Privatization (using additional mem to break false dependencies)
Padding (allocating extra mem to force variables to reside in their own cache lines)
True or False, A processor can access its L1 cache much faster than system memory on via/on a bus
True, think about the different chip architectures
In terms of Overhead vs Parallelism, as the number of threads increases, so too does the BLANK and the BLANK
so too does the overhead and lock contention
What are 3 things to be considered, when thinking about Overhead vs Parallelism?
Parallelize Overhead
Load Balance vs. Overhead
Granularity
Paralellizing Overhead approach looks at your BLANK?
The Paralleliz Overhead approach looks at your critical sections of code
What is a question to ask when considering Parallelizing Overhead?
Is there a single shared memory being used for final results
A solution to a single shared memory would be the implementation of a BLANK style approach?

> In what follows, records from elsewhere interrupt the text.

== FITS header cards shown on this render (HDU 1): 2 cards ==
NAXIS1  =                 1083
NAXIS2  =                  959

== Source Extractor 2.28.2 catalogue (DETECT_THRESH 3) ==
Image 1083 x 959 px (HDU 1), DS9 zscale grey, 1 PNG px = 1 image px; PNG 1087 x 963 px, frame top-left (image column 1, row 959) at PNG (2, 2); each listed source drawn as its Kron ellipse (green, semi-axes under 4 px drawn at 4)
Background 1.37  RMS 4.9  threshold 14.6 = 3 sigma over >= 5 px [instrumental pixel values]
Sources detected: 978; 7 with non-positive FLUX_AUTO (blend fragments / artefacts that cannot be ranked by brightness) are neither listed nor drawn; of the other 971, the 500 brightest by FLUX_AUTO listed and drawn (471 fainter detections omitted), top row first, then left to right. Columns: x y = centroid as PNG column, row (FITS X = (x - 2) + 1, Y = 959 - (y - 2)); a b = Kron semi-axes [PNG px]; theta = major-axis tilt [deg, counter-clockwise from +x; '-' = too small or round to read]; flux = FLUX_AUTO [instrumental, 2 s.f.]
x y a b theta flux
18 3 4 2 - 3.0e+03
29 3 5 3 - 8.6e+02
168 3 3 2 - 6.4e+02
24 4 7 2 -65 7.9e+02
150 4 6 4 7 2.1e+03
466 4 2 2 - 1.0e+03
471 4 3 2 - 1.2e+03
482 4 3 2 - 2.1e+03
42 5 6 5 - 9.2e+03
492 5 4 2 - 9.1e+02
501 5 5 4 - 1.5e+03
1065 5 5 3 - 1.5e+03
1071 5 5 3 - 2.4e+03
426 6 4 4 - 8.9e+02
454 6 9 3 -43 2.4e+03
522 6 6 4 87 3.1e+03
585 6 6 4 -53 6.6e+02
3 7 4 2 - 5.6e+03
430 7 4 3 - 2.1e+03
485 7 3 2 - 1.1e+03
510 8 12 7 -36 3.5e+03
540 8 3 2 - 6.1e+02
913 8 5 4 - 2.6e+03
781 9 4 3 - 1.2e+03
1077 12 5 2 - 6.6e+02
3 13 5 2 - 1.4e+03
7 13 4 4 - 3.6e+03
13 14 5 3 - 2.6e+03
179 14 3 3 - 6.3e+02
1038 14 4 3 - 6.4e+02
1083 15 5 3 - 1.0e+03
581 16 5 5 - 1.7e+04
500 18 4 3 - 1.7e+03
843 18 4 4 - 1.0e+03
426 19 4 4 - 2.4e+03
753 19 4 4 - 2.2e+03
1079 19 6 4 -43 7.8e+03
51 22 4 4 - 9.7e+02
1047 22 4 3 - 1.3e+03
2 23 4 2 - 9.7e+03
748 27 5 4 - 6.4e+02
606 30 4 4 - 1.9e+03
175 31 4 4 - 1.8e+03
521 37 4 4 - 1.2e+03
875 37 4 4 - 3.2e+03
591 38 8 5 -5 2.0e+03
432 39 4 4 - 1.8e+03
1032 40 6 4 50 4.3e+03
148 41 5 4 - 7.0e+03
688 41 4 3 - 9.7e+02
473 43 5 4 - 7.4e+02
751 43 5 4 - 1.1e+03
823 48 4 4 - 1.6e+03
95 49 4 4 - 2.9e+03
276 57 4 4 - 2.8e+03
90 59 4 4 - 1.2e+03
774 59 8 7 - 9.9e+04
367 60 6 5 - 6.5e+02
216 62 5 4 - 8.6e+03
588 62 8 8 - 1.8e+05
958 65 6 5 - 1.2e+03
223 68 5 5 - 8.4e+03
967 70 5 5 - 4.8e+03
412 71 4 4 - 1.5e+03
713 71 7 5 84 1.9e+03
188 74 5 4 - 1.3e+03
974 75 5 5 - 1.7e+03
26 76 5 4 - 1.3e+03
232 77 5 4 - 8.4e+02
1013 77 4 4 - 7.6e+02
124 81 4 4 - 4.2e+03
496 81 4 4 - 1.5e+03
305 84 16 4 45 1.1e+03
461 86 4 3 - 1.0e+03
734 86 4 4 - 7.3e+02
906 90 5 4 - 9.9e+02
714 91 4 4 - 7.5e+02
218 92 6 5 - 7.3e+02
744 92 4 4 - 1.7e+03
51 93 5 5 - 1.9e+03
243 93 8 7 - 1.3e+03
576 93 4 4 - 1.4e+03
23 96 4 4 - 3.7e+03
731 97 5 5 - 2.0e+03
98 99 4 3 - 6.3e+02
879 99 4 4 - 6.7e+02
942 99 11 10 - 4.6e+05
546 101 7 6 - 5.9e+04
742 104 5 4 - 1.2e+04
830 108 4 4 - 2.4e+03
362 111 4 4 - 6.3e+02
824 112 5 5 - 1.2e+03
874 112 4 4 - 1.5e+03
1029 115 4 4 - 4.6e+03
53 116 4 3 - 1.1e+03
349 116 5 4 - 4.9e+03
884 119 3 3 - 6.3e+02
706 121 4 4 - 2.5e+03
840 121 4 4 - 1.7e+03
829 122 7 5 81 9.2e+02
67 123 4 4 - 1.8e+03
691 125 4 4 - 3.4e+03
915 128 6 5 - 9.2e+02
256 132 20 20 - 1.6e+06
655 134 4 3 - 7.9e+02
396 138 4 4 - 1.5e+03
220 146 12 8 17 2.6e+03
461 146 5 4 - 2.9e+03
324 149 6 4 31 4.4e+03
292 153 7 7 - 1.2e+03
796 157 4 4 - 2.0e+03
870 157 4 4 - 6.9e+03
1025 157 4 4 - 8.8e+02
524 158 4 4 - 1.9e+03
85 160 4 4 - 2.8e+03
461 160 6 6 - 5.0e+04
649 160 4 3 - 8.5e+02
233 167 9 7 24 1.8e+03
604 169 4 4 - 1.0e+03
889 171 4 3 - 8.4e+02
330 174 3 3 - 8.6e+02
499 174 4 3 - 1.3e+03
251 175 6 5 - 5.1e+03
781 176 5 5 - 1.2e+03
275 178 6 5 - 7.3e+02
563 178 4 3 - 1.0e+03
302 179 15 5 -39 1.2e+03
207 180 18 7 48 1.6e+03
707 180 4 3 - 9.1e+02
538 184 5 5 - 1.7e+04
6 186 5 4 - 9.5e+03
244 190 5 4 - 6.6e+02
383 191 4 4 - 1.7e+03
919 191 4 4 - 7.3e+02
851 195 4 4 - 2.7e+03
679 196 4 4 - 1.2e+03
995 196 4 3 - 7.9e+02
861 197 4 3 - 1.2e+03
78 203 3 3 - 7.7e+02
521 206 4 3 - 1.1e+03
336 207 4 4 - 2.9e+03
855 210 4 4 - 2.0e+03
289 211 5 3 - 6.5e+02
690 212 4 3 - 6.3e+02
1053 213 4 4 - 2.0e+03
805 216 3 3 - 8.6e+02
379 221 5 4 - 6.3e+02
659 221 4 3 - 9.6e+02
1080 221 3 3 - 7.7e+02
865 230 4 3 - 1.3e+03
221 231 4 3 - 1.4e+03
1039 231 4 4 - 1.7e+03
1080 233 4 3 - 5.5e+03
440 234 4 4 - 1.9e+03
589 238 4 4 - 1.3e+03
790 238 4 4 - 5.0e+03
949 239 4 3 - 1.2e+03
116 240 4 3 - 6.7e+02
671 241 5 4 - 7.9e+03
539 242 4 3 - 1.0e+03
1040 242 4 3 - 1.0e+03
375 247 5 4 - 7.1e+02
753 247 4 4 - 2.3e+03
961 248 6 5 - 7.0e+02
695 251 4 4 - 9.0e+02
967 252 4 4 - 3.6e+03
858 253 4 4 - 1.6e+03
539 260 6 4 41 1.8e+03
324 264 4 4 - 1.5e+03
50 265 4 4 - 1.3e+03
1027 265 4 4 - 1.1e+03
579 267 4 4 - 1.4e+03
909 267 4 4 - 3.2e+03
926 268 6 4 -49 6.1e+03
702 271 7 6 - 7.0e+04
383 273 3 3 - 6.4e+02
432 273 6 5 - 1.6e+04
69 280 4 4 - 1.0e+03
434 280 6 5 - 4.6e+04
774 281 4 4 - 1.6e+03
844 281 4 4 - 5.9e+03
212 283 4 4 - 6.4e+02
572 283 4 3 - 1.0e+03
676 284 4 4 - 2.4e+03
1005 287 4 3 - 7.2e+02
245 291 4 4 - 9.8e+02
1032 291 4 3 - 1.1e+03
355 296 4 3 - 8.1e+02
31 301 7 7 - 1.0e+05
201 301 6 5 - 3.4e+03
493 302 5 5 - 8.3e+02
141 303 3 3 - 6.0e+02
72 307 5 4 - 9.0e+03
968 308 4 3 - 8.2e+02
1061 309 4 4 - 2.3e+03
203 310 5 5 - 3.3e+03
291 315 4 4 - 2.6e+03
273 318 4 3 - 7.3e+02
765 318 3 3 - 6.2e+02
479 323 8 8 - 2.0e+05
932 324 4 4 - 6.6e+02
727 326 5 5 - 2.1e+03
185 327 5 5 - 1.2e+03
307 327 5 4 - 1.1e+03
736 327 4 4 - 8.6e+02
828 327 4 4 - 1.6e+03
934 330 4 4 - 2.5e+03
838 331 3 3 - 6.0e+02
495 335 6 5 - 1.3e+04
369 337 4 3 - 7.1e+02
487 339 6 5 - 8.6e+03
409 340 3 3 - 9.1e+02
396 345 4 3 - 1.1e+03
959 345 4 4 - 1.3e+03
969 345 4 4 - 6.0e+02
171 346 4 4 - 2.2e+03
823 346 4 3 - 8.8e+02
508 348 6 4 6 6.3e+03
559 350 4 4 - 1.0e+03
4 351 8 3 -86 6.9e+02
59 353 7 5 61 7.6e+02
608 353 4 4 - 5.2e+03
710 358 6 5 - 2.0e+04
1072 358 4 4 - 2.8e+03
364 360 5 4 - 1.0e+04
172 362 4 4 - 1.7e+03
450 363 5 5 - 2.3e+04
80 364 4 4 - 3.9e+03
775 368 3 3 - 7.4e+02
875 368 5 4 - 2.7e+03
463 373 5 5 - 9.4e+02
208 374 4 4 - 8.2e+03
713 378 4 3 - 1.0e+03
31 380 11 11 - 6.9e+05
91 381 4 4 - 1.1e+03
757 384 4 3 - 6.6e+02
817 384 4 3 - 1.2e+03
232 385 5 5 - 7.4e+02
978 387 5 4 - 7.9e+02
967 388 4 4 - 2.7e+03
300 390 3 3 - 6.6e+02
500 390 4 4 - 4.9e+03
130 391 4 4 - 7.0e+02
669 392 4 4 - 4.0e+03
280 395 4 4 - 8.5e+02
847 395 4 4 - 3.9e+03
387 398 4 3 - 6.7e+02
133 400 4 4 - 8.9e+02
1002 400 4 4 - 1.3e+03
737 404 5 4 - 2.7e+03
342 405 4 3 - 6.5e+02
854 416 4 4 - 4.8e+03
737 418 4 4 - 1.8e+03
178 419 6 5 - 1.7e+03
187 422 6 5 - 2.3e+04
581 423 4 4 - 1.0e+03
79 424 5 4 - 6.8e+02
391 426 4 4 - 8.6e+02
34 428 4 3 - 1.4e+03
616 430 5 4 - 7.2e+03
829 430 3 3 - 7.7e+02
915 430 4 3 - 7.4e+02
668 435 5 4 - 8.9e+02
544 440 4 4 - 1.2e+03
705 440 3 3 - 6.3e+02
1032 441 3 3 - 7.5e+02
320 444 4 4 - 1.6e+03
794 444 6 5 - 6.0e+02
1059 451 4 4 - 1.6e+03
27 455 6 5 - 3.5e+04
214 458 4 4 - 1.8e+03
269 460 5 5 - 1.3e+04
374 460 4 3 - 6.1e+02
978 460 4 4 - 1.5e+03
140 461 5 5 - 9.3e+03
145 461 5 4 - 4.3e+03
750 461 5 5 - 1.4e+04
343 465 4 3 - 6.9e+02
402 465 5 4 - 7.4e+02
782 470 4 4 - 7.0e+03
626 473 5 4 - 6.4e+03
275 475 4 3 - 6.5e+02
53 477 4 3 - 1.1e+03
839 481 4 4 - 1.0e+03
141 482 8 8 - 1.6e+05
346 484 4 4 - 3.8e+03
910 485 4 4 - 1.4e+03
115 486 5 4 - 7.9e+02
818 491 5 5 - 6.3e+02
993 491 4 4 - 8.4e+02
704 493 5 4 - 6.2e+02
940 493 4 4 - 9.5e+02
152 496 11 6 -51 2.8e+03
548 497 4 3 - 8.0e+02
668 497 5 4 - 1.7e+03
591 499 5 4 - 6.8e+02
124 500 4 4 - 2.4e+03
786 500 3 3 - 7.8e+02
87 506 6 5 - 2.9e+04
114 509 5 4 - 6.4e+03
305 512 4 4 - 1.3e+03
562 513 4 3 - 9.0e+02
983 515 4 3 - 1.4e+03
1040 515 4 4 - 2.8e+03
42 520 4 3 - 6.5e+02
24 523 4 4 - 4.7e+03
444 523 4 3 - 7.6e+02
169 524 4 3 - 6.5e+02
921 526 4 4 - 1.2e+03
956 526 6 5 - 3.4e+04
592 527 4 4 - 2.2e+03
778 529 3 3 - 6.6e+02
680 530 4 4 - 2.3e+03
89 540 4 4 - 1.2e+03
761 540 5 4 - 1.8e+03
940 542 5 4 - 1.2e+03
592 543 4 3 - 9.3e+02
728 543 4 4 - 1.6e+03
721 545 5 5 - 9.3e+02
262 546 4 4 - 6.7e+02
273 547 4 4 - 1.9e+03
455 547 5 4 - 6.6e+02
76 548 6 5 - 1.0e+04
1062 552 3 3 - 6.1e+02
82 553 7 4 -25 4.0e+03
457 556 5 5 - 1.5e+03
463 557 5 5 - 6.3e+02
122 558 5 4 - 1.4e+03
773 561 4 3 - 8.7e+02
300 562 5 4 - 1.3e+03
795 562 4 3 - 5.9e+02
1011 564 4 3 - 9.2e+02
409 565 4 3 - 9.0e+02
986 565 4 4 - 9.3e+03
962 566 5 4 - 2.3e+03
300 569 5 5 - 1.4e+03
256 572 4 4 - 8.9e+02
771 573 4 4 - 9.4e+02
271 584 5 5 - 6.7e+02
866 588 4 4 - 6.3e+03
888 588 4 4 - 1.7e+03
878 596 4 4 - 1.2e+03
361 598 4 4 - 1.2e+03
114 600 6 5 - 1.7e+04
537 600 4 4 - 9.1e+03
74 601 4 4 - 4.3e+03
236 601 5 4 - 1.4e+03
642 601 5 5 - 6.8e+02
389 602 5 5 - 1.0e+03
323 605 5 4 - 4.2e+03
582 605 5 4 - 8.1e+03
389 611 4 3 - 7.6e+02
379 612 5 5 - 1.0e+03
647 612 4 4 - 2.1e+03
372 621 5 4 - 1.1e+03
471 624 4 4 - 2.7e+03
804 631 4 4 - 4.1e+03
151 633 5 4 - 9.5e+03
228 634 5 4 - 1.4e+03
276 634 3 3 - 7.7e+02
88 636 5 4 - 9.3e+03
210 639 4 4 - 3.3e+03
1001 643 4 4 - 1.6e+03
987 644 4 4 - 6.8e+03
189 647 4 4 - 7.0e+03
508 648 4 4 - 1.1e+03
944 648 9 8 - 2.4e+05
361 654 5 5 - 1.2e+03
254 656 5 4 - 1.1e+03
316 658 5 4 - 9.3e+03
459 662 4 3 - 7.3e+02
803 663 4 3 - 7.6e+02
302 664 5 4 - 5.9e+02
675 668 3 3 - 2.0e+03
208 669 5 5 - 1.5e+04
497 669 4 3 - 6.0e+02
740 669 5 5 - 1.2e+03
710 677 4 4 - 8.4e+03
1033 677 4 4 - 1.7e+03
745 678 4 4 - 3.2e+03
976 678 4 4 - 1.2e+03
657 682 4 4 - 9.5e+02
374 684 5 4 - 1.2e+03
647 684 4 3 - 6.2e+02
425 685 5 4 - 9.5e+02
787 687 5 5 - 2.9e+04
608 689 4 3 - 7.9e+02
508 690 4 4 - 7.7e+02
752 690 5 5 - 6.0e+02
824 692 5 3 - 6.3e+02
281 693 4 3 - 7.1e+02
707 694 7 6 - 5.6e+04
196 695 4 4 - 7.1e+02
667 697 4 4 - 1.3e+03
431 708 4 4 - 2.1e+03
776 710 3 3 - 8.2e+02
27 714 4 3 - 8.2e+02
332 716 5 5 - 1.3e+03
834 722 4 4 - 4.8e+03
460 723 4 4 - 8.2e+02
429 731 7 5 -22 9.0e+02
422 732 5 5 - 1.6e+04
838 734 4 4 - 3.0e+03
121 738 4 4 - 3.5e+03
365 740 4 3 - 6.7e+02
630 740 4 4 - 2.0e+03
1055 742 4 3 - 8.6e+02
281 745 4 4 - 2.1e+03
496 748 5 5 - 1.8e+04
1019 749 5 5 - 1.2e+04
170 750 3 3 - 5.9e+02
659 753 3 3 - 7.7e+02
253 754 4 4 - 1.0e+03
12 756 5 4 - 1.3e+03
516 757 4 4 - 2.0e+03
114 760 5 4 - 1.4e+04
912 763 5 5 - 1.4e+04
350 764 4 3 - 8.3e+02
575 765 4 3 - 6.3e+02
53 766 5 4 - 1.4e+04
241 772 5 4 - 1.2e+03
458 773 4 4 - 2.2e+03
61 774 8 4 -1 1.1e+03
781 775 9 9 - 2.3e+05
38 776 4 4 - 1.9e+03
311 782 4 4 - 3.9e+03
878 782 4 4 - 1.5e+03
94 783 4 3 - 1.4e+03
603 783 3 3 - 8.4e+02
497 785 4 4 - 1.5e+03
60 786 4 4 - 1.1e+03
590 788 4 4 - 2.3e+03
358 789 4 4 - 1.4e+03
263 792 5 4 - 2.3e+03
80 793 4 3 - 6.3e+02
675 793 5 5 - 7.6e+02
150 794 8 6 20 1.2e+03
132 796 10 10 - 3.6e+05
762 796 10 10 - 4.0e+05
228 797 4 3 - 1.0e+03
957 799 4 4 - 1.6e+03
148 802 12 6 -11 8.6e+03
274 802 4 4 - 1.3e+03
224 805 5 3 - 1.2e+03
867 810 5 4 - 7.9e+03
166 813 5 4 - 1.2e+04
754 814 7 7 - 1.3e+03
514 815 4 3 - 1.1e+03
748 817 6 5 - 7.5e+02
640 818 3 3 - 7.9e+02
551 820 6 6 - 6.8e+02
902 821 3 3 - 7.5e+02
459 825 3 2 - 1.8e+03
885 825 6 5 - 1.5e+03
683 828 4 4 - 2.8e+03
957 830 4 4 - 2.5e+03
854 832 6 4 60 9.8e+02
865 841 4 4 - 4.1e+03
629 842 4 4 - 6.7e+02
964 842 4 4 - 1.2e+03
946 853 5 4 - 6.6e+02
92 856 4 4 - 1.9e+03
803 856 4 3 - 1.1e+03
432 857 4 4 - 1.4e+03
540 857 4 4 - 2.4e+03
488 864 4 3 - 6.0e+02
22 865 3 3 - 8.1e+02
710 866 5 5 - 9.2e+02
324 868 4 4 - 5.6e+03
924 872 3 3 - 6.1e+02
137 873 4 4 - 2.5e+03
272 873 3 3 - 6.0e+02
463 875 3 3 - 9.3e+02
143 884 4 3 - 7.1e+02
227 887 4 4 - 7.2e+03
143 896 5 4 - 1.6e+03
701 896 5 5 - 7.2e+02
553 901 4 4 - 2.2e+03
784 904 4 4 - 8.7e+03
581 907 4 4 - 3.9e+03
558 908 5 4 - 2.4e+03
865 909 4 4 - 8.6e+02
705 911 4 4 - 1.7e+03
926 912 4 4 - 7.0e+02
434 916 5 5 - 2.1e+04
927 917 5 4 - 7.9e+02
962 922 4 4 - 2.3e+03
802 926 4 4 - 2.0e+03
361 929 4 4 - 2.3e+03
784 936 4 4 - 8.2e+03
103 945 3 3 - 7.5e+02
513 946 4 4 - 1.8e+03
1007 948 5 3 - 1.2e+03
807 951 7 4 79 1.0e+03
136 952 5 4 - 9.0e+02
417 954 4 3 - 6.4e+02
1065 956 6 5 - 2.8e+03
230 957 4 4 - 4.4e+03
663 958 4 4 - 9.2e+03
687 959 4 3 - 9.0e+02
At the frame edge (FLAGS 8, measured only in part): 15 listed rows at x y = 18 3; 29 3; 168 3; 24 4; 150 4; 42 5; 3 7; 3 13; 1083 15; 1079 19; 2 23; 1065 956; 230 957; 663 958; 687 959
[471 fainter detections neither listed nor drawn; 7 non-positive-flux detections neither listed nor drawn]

A Tree style approach, where each branch has its own shared variable that gets passed up to the parent branch (tree trunk if you will), enabling summation of branch calculations at the highest level while lower level threads can still crunch numbers (i.e. no waiting on any level)
Load balancing is when we ask what?
are we using all of the processors/cores to the maximum efficiency, or is stuff idle?
True or False, it is easier to distribute smaller numbers of coarse grained code sections than it is to distribute work for a large number of fine grained code sections?
False,
It is easy to distribute a large number of fine grained units evenly
It is harder to distribute a smaller number of coarser units evenly
Load Balance vs Overhead involves evaluating what?
Evaluating how you segment your processing tasks/data
Contention between Load Balance and Overhead happens when work is BLANK or BLANK
Happens when the amount of work is Irregular or Dynamically variable
Many trade offs discussed in week 5 are related to the BLANK of paralellism
Many of these trade offs are related to the granularity of paralellism
True or False, one way to increase the number of dependencies is to increase the granularity
False, one way to decrease (not increase) the number of dependencies is to increase the granularity
What is Batching, when discussing granularity?
Batching is a process in which work can be performed as a group, such as placing threads in a group of shared resources.
Batching increases the BLANK of interactions, but reduces the BLANK of interactions, reducing BLANK overhead
Batching increases the granularity of interactions, but reduces the frequency of interactions, reducing Communications Overhead
True or False, there is NO limit to granularity
False
Granularity limits depend on which 2 things?
Algorithmic Characteristics, and Hardware Characteristics.